==== Extract provided
Banehallow
Banehallow

Reputation: 141

idea sbt java.lang.NoClassDefFoundError: org/apache/spark/SparkConf

I'm a beginner of spark.I build an environment use "linux + idea + sbt" ,when I try the quick start of Spark,I get the problem:

    Exception in thread "main" java.lang.NoClassDefFoundError: org/apache/spark/SparkConf
    at test$.main(test.scala:11)
    at test.main(test.scala)
    at sun.reflect.NativeMethodAccessorImpl.invoke0(Native Method)
    at sun.reflect.NativeMethodAccessorImpl.invoke(NativeMethodAccessorImpl.java:62)
    at sun.reflect.DelegatingMethodAccessorImpl.invoke(DelegatingMethodAccessorImpl.java:43)
    at java.lang.reflect.Method.invoke(Method.java:498)
    at com.intellij.rt.execution.application.AppMain.main(AppMain.java:144)
Caused by: java.lang.ClassNotFoundException: org.apache.spark.SparkConf
    at java.net.URLClassLoader.findClass(URLClassLoader.java:381)
    at java.lang.ClassLoader.loadClass(ClassLoader.java:424)
    at sun.misc.Launcher$AppClassLoader.loadClass(Launcher.java:331)
    at java.lang.ClassLoader.loadClass(ClassLoader.java:357)
    ... 7 more

The versions of them in my disk:

sbt   = 0.13.11
jdk   = 1.8
scala = 2.10
idea  = 2016

My directory structure:

test/
  idea/
  out/
  project/
    build.properties    
    plugins.sbt
  src/
    main/
      java/
      resources/
      scala/
      scala-2.10/
        test.scala
  target/
  assembly.sbt
  build.sbt

In build.properties:

sbt.version = 0.13.8

In plugins.sbt:

logLevel := Level.Warn

addSbtPlugin("com.github.mpeltonen" % "sbt-idea" % "1.6.0")

addSbtPlugin("com.eed3si9n" % "sbt-assembly" % "0.11.2")

In build.sbt:

import sbt._
import Keys._
import sbtassembly.Plugin._
import AssemblyKeys._

name := "test"

version := "1.0"

scalaVersion := "2.10.4"

libraryDependencies += "org.apache.spark" % "spark-core_2.10" % "1.6.1" % "provided"
========
==== Record list
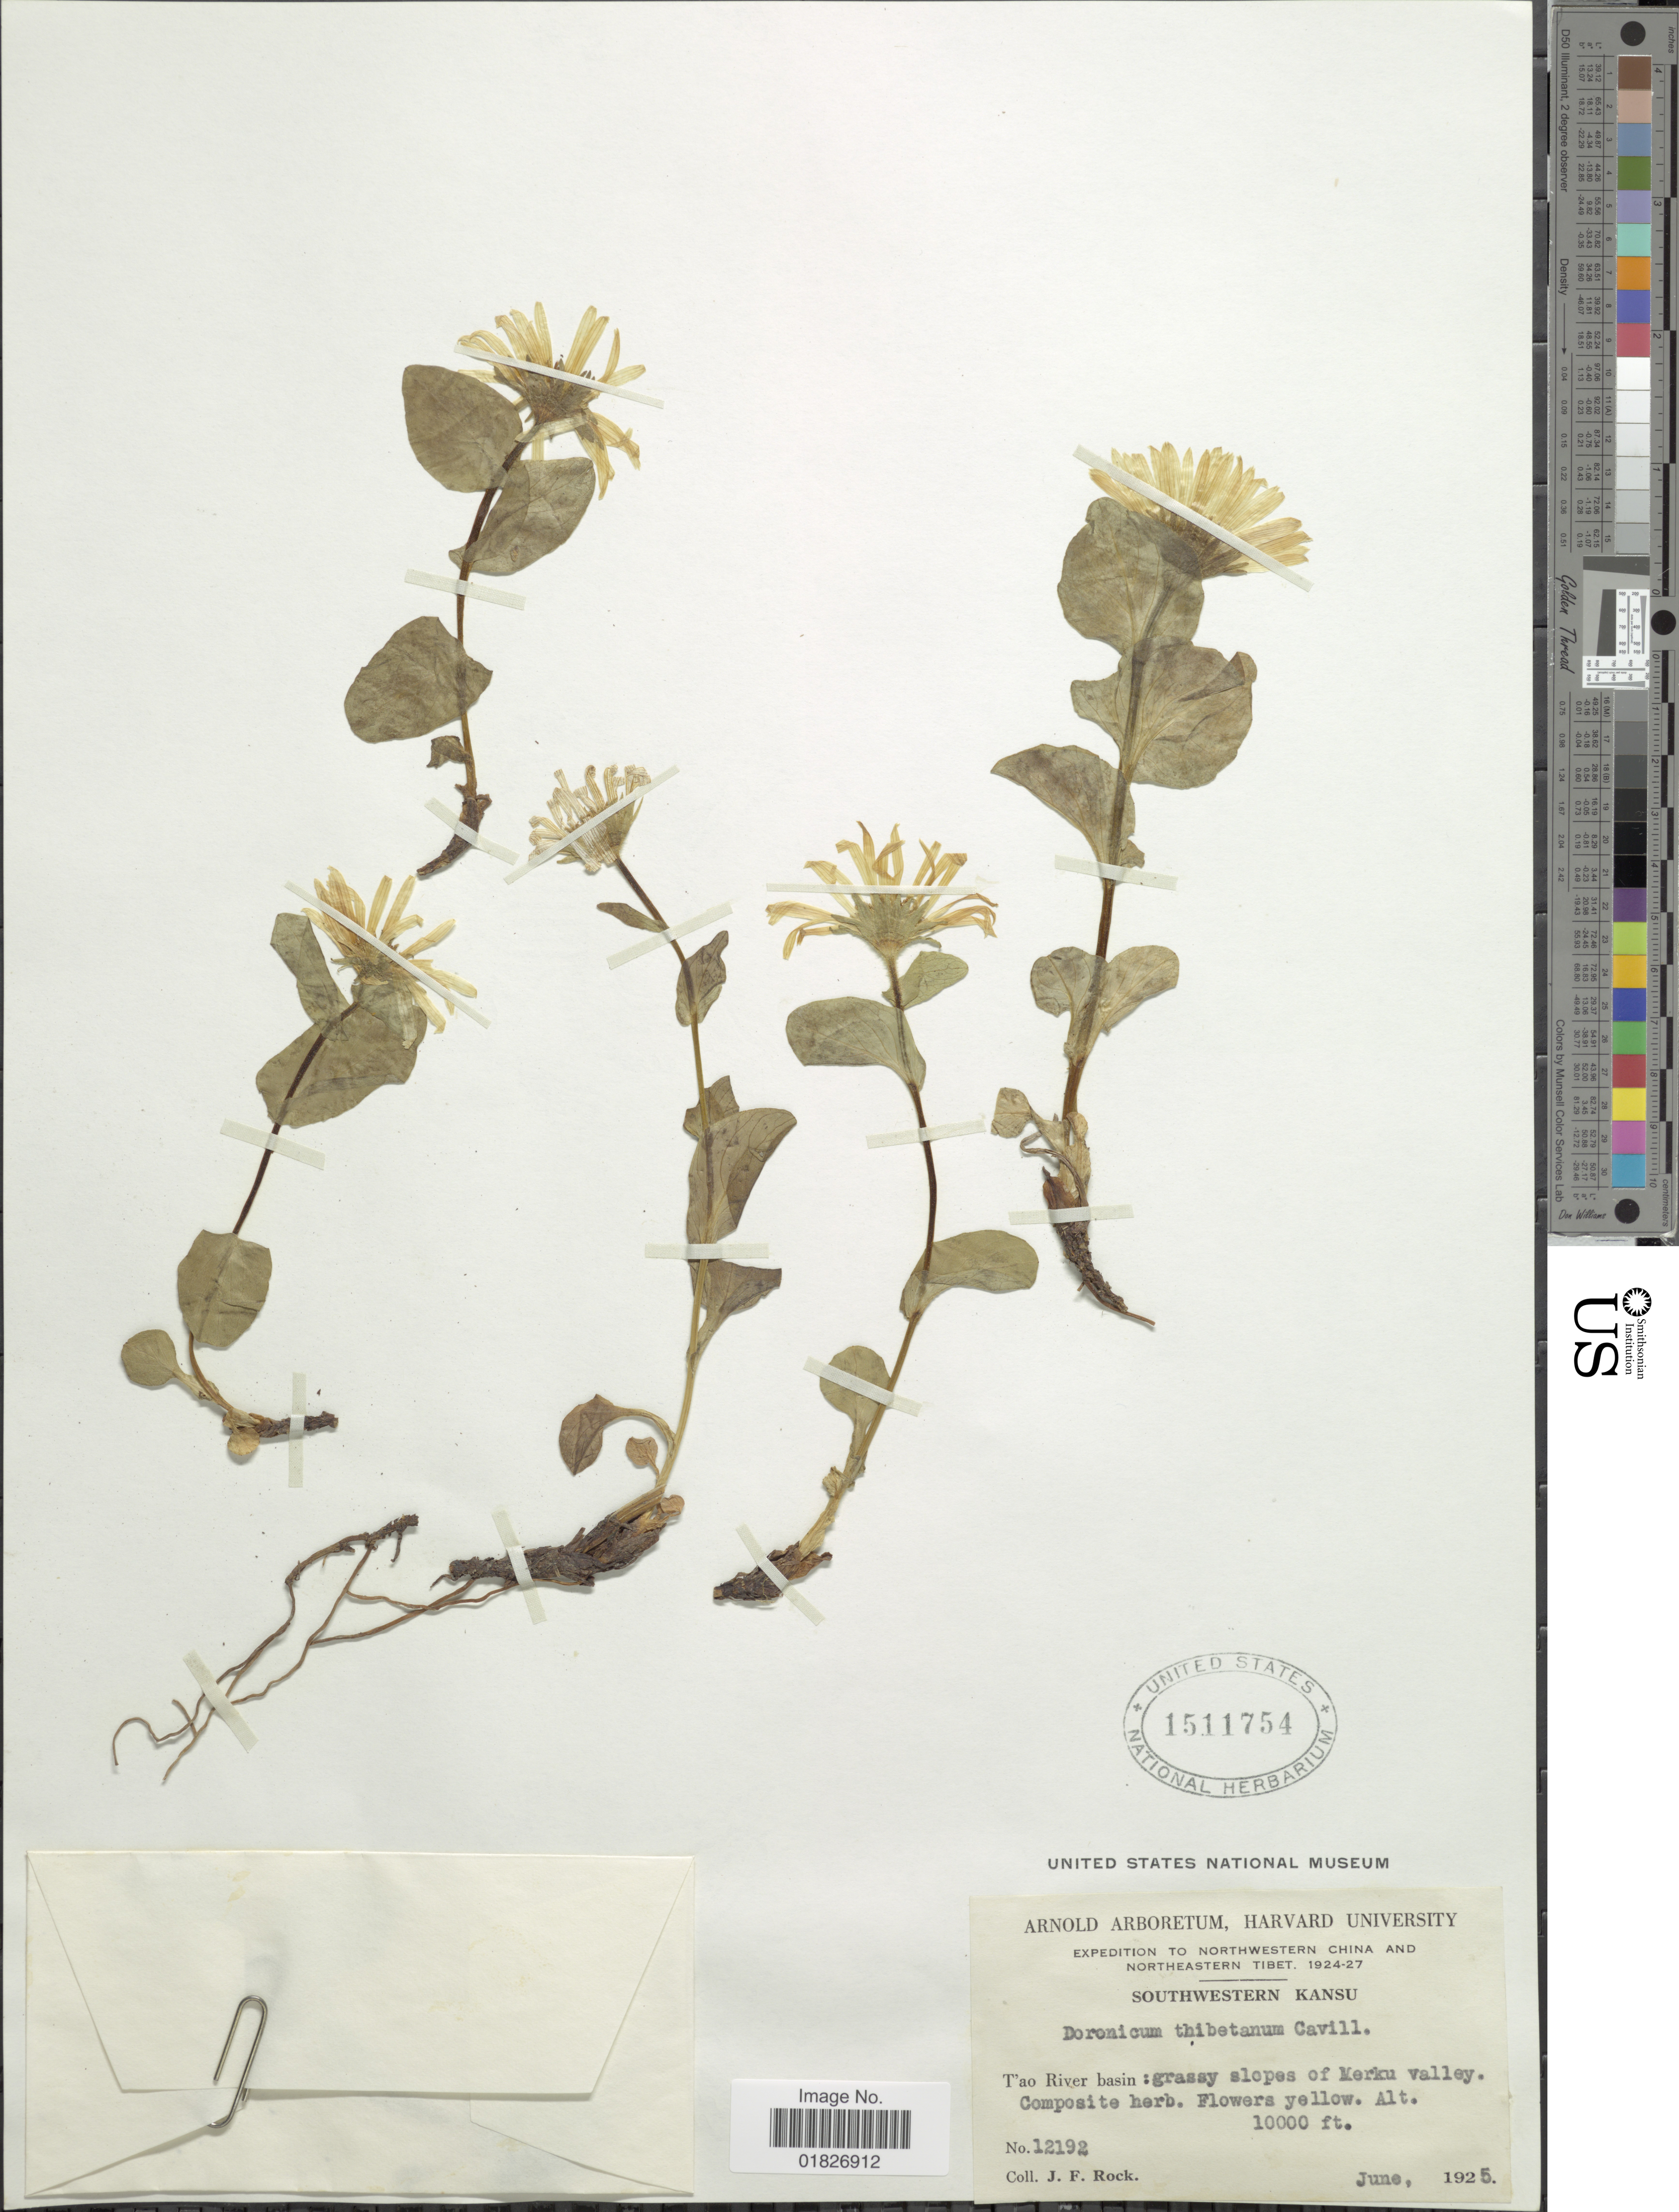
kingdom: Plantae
========
==== Record list
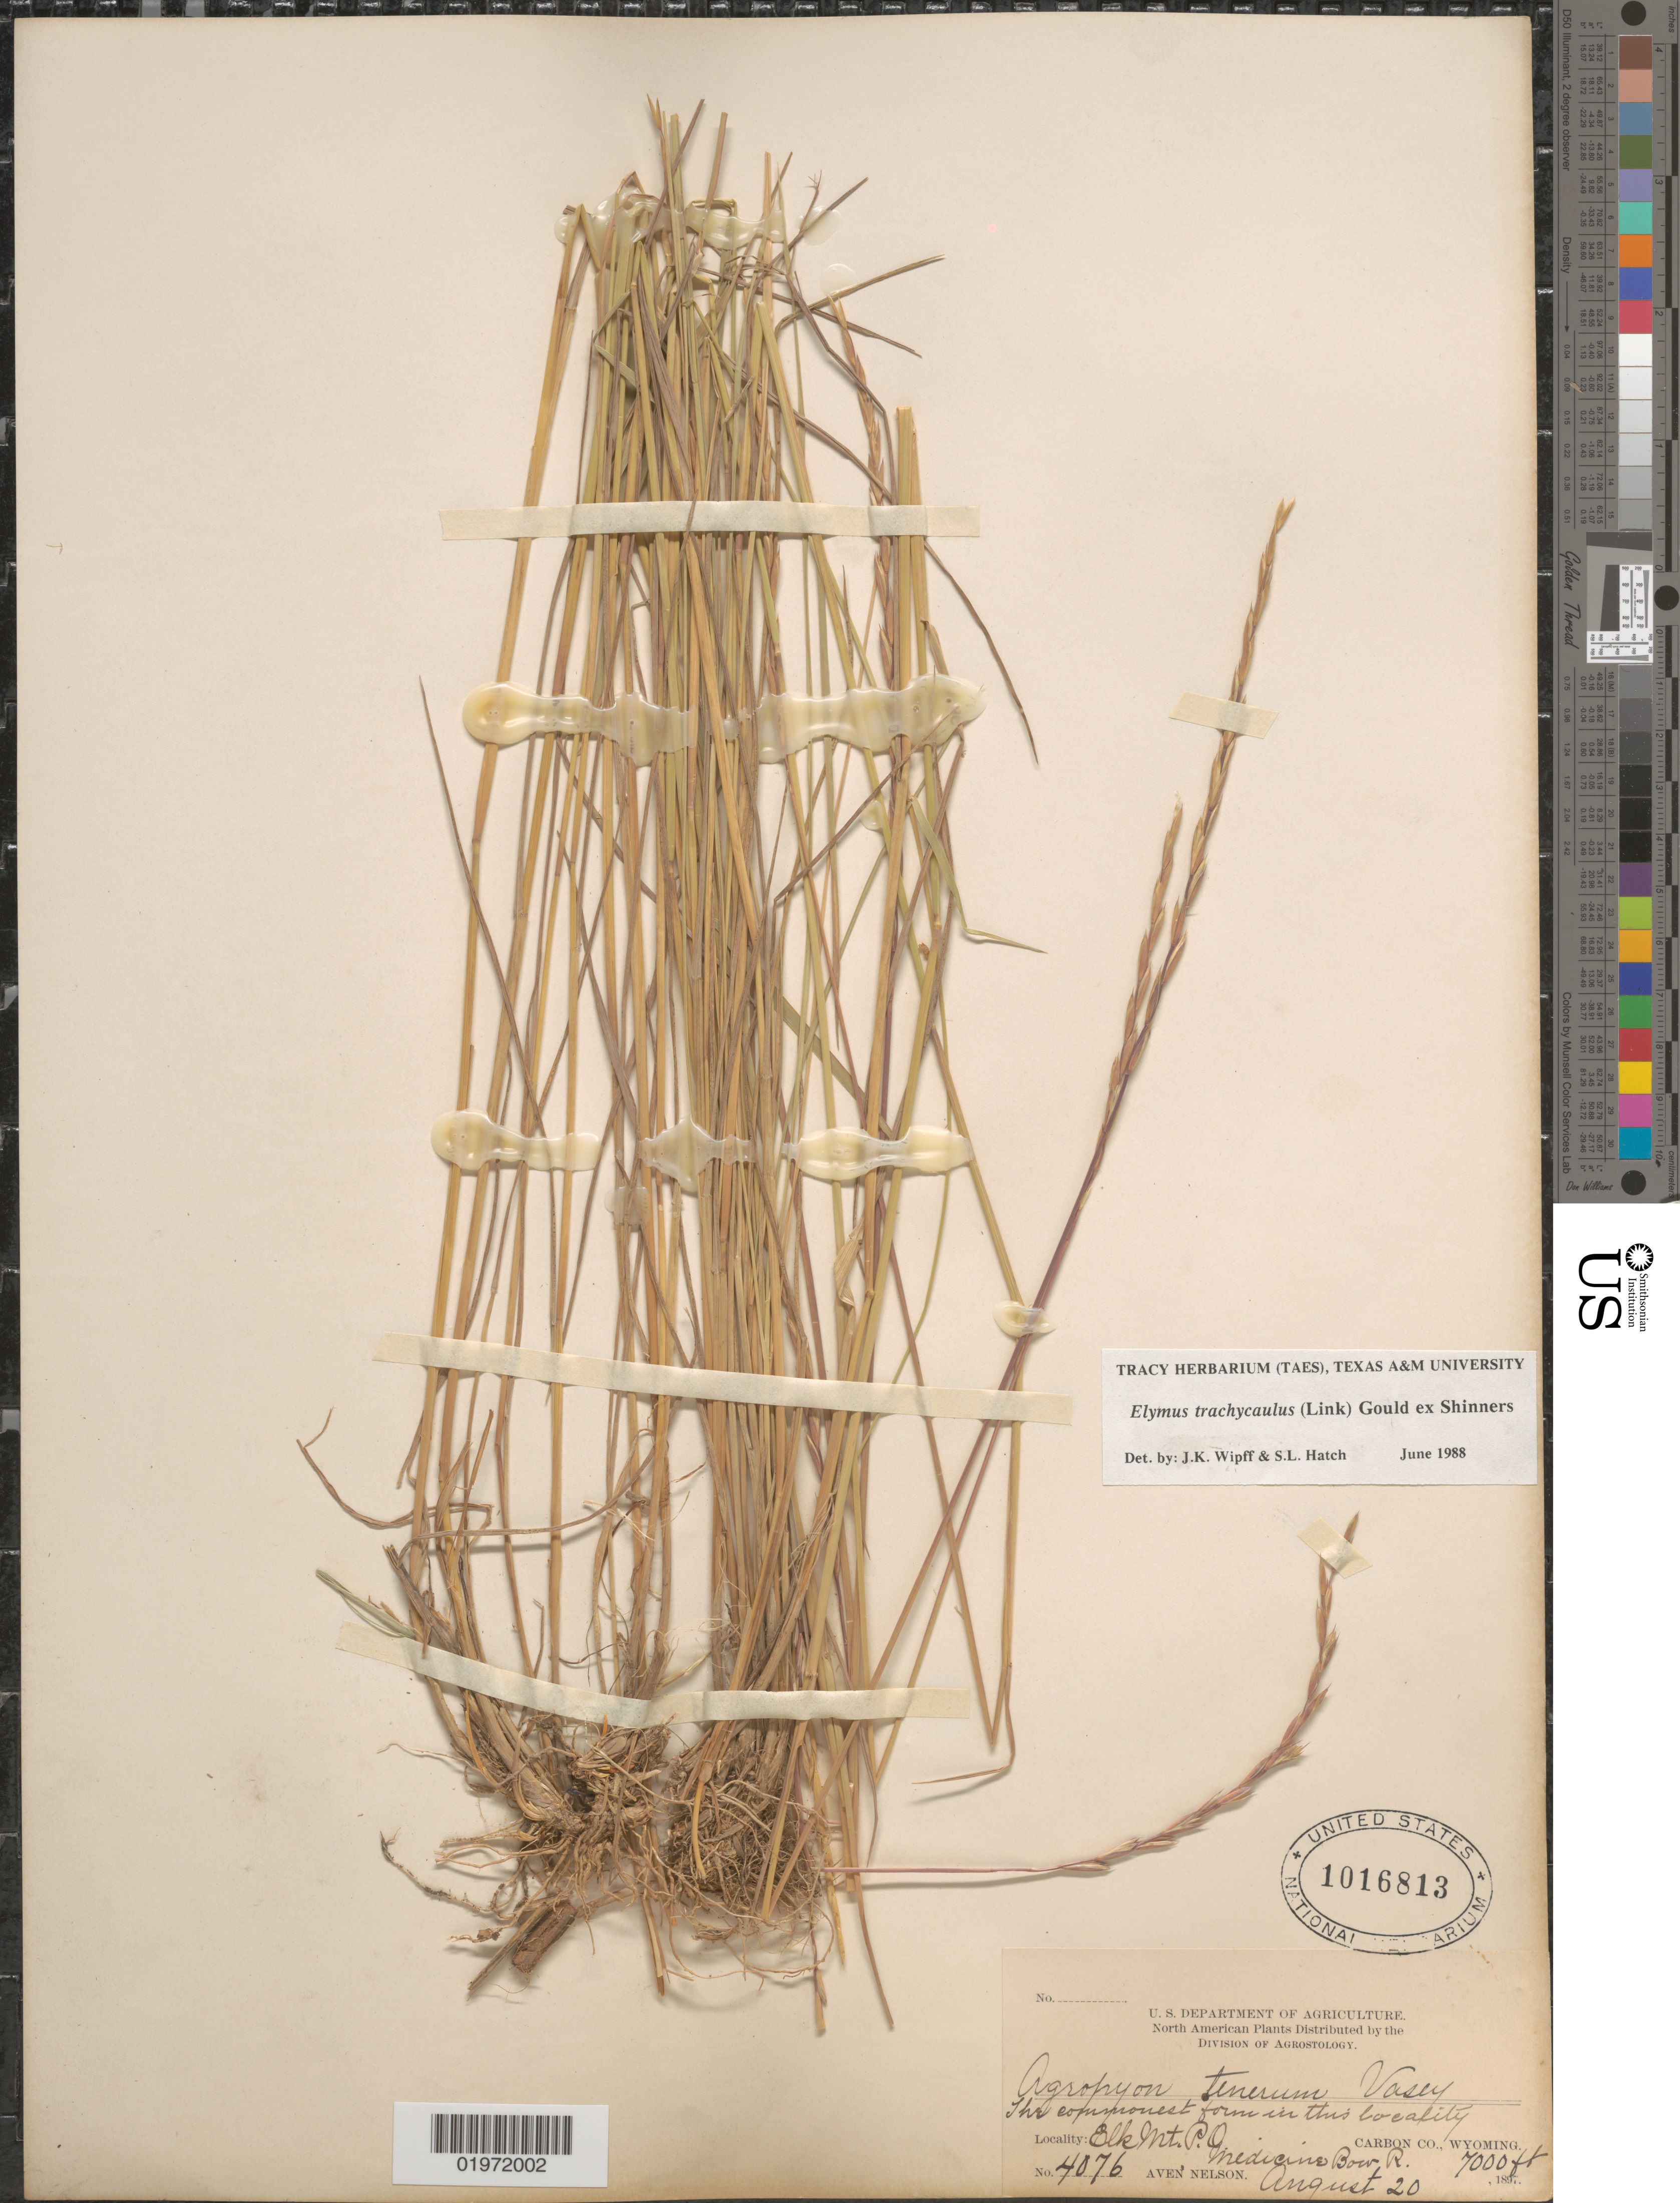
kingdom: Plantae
========
Exercise set:
[1] In the Spark error thread, what sbt version does the build.properties file set?
[2] Please continue the Spark error thread from the point where it stops.

Replies:
[1] 0.13.8

[2]
In assembly.sbt:

import AssemblyKeys._ // put this at the top of the file

assemblySettings

In test.scala:

import org.apache.spark.SparkContext
import org.apache.spark.SparkContext._
import org.apache.spark.SparkConf

object test {
  def main(args: Array[String]) {
    val logFile = "/opt/spark-1.6.1-bin-hadoop2.6/README.md" // Should be some file on your system
    val conf = new SparkConf().setAppName("Test Application")
    val sc = new SparkContext(conf)
    val logData = sc.textFile(logFile, 2).cache()
    val numAs = logData.filter(line => line.contains("a")).count()
    val numBs = logData.filter(line => line.contains("b")).count()
    println("Lines with a: %s, Lines with b: %s".format(numAs, numBs))
  }
}

How can I solve this problem.

Upvotes: 14

Views: 26615

Answers (3)

Jared
Jared

Reputation: 2954

In intelliJ version 2018.1 there is a checkbox in the run configuration called "Include dependencies with "Provided" scope". Checking this option solved it for me.

Upvotes: 19

user3485352
user3485352

Reputation: 119

I had same issue this morning with the error provided. I removed "provided" and ran sbt clean, reload, compile, package, run . I also test using spark-submit from command line. But I think "provided", the extra overhead on code, jar is less.

Upvotes: 6

Sergey
Sergey

Reputation: 2900

Dependencies with "provided" scope are only available during compilation and testing, and are not available at runtime or for packaging. So, instead of making an object test with a main, you should make it an actual test suite placed in src/test/scala (If you're not familiar with unit-testing in Scala, I'd suggest to use ScalaTest, for example. First add a dependency on it in your build.sbt: libraryDependencies += "org.scalatest" %% "scalatest" % "2.2.4" % Test and then go for this quick start tutorial to implement a simple spec).


Another option, which is quite hacky, in my opinion (but does the trick nonetheless), involves removing provided scope from your spark-core dependency in some configurations and is described in the accepted answer to this question.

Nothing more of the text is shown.